In cta_group::2, scale factors follow the data they scale. SFA scales A, so it is split by M across the two CTAs, matching the A rows owned by each CTA. SFB scales B, which is shared by the two CTA halves of the computation, so SFB is multicast to both CTAs (Tensor Cores: tcgen05).
A Recurring Fragment#
Even though the surrounding memory path changes, one structure keeps returning: the m8n8-style register fragment.
On Ampere, ldmatrix builds that fragment so mma.sync can read it.
On Hopper, wgmma writes its accumulator as a register fragment for the epilogue.
On Blackwell, the accumulator lives in TMEM during compute, but tcgen05.ld loads it back into a register fragment before the epilogue processes and stores it (Special Memory: TMEM).
So the fragment does not disappear. Its role changes. Earlier generations keep the accumulator there for the whole compute phase. Blackwell uses it mostly at the boundary between TMEM and the epilogue.
The Throughline#
The direction across the three generations is clear.

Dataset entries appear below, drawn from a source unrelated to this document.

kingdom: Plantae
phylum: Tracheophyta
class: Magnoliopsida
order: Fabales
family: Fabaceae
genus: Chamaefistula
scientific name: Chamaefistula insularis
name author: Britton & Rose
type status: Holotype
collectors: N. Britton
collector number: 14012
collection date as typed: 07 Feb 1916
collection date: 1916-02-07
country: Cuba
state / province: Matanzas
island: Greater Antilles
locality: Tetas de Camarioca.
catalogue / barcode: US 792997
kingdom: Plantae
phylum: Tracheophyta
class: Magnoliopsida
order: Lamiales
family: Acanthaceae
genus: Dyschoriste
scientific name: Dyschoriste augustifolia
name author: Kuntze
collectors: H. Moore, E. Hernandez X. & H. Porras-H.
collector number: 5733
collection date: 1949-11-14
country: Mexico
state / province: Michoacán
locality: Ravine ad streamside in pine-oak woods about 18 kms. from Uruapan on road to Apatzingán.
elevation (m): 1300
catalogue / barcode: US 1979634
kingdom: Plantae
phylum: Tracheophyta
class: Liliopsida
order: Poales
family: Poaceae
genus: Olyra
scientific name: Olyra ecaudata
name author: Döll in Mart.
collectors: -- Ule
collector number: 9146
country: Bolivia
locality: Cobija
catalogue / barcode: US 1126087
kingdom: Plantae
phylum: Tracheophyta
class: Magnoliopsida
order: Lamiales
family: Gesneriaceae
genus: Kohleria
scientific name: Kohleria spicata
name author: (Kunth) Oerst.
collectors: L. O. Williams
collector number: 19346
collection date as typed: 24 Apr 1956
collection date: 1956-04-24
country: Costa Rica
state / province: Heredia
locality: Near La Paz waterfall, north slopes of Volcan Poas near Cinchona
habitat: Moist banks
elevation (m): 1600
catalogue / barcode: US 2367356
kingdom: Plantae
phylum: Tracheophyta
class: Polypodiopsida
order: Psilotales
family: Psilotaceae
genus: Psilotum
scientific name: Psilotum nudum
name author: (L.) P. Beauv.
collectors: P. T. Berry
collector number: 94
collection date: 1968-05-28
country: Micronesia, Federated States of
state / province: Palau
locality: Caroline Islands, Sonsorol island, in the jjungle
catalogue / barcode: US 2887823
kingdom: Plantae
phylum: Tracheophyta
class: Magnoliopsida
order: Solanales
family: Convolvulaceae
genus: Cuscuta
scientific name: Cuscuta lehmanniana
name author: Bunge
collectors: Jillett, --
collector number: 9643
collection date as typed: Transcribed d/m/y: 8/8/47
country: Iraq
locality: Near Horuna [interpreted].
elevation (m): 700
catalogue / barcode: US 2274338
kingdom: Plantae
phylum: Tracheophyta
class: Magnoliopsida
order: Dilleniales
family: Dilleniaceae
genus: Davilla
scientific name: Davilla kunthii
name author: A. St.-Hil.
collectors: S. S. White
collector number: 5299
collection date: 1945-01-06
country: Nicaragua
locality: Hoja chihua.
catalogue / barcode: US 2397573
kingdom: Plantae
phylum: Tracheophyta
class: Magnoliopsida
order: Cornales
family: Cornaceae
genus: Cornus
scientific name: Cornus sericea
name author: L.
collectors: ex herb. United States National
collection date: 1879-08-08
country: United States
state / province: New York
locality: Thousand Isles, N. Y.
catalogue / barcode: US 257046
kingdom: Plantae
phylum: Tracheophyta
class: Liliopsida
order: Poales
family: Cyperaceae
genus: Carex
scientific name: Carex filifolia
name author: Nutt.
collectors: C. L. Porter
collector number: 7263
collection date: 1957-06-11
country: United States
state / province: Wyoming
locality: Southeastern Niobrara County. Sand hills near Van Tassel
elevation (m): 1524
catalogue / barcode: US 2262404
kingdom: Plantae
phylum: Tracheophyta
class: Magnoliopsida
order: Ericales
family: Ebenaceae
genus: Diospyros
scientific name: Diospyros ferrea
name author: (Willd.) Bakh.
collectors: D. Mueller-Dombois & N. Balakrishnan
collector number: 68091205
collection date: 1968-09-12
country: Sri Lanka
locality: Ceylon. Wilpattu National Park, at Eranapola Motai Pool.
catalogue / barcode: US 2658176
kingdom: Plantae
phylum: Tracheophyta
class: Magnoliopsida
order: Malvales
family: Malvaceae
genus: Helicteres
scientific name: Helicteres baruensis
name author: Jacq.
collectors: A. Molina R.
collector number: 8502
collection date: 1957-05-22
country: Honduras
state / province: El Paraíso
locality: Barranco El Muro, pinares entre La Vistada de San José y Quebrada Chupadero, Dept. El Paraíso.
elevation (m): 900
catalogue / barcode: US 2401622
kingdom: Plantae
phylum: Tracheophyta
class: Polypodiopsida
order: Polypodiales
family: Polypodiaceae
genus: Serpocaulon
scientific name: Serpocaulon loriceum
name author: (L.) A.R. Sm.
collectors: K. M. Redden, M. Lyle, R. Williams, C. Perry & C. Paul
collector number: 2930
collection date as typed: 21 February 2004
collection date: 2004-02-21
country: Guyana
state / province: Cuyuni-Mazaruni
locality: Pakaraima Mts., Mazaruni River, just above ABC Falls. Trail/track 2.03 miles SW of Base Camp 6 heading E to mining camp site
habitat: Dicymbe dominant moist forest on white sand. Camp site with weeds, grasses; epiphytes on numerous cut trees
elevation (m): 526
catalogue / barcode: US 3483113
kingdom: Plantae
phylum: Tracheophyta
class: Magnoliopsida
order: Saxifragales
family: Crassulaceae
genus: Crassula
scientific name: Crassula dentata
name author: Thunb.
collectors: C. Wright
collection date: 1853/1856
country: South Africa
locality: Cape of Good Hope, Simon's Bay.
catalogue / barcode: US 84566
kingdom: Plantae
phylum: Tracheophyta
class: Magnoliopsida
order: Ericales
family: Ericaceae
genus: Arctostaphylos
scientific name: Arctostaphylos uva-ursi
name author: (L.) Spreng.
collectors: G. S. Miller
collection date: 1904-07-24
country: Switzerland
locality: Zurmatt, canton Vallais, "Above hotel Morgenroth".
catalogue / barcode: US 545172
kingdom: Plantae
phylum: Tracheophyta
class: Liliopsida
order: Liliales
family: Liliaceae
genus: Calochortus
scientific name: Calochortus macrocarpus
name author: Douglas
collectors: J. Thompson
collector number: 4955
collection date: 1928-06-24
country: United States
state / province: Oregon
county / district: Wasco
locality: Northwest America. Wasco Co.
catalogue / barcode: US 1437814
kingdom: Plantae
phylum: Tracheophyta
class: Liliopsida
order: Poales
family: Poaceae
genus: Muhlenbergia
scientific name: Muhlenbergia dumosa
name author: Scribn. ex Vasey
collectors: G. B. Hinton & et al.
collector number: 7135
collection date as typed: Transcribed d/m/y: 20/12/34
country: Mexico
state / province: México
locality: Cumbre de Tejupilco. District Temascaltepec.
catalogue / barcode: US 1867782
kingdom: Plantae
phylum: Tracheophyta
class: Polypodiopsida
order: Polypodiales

On Ampere, the kernel explicitly builds Tensor Core register fragments. Shared memory swizzle is mostly the kernel’s responsibility through index math.
On Hopper, the Tensor Core can read operands directly from shared memory through matrix descriptors. Swizzle becomes a named descriptor format shared by TMA and wgmma.
On Blackwell, the input side still uses shared memory operands, but the accumulator moves to TMEM. Block-scaled MMA also adds scale-factor operands that must be staged into TMEM.
The descriptors do not remove layout work. They make the contract explicit. The kernel still has to ensure that the data movement path, the memory layout, and the Tensor Core instruction all agree. A TMA descriptor that writes a swizzled SMEM tile, an MMA descriptor that reads that tile, and the layout attached to the buffer must all describe the same physical arrangement.
If any one of those pieces disagrees, the hardware will still run. It will just read the wrong bytes or read them slowly. That is why layout is not decoration around a Tensor Core kernel. It is part of the instruction interface.